FEDERATED LEARNING ARTICLES
Federated learning is a distributed machine learning paradigm that trains models collaboratively across many devices or organizations without centralizing raw data. Instead of uploading datasets to a server, each client trains locally and sends model updates to an aggregator, which combines them into a global model. This approach aims to protect privacy, reduce communication costs, and enable learning from sensitive or siloed data.
Research explores core algorithms such as Federated Averaging, which periodically aggregates local gradient or parameter updates, and more advanced optimization methods that cope with data that are non independent and identically distributed, unbalanced, or sparse. Personalization techniques adapt the global model to each client’s specific data distribution through fine tuning, meta learning, or multi task formulations.

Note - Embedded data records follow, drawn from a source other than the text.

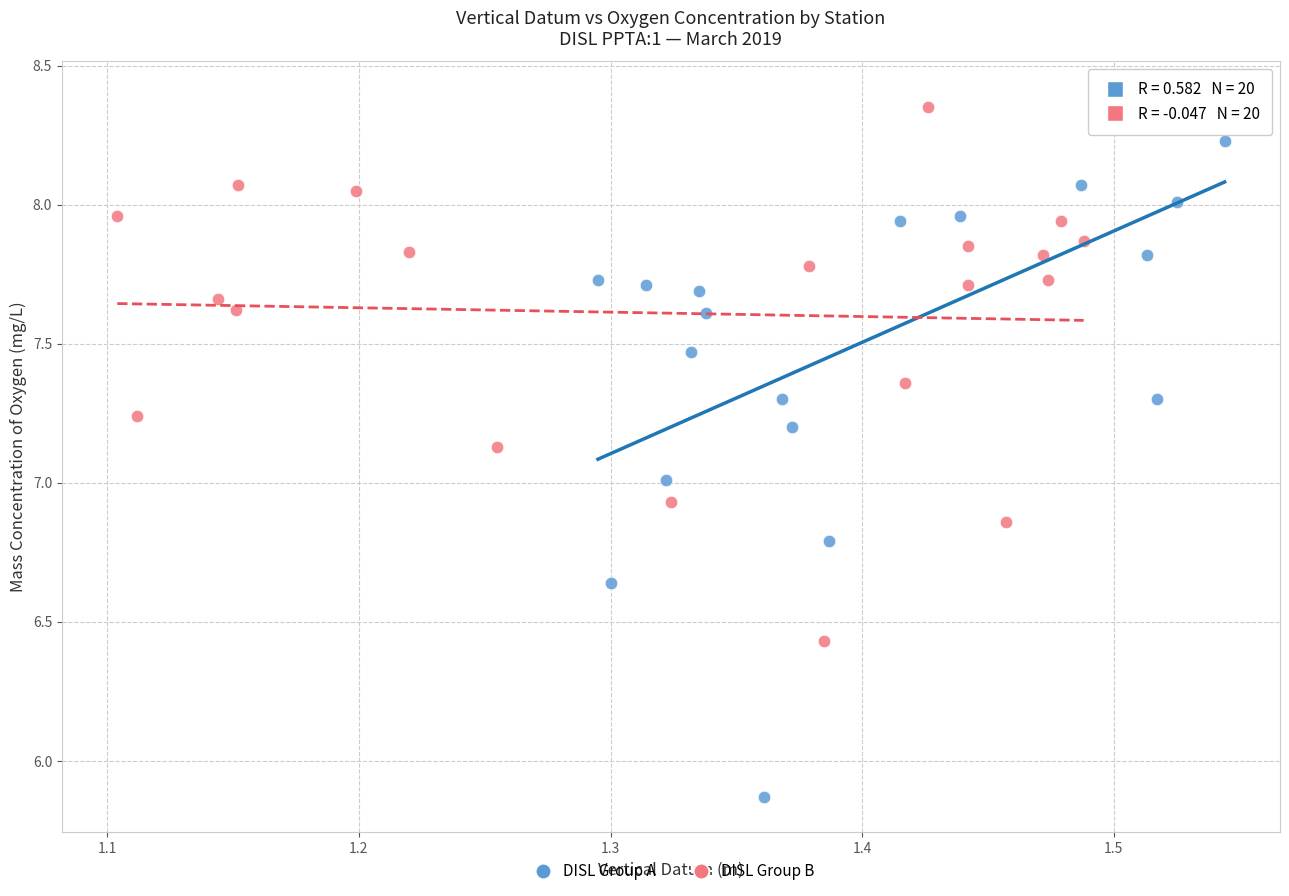

Which series contains the lowest Y value?

DISL Group A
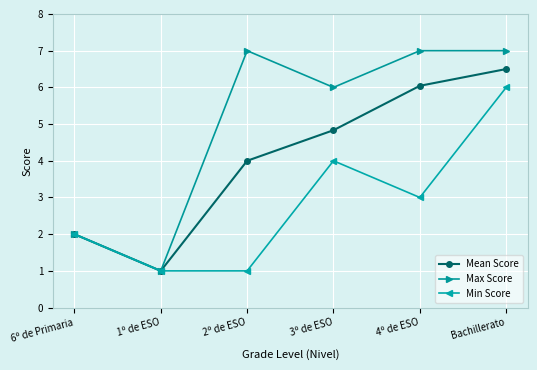

Rank the series by their maximum value, from lowest to highest.

Min Score, Mean Score, Max Score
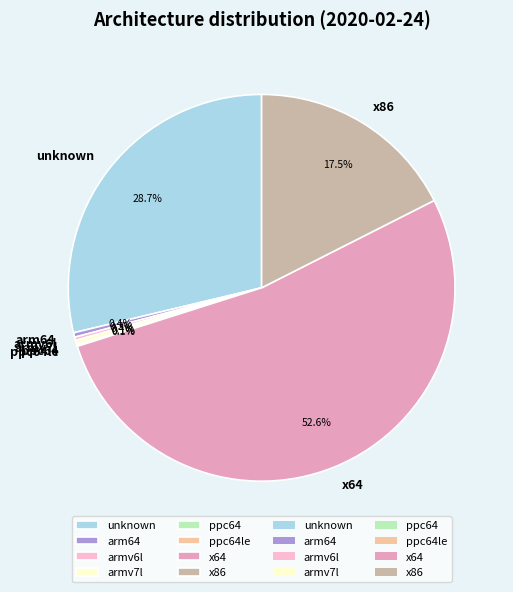

Which slice is the largest?

x64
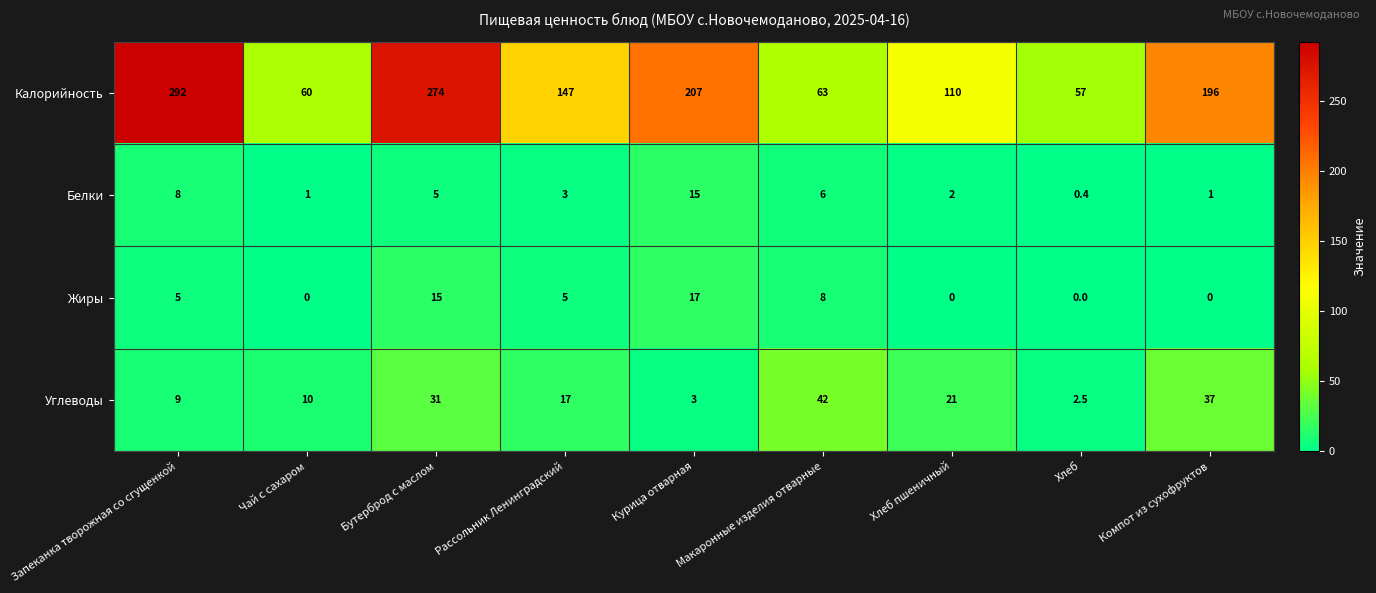

Which series has the largest total across all categories?

Калорийность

Privacy and security are central topics. Differential privacy is applied by adding noise to updates, while secure aggregation and homomorphic encryption protect updates during transmission. Work on robustness examines how to defend against malicious or corrupted clients using anomaly detection, robust aggregation rules, or Byzantine tolerant protocols.
Communication efficiency is another key line of study. Researchers investigate update compression, quantization, sparsification, and partial participation schemes to make federated learning viable on bandwidth limited and battery constrained devices.
Applications span mobile keyboard prediction, speech recognition, healthcare, finance, industrial monitoring, and cross organizational collaboration where legal or competitive barriers prevent data sharing. Challenges remain, including handling system heterogeneity, ensuring fairness across clients, developing reliable evaluation methods, and integrating federated learning with edge and cloud infrastructures. The field is moving toward standardized benchmarks, open source frameworks, and practical deployments at large scale.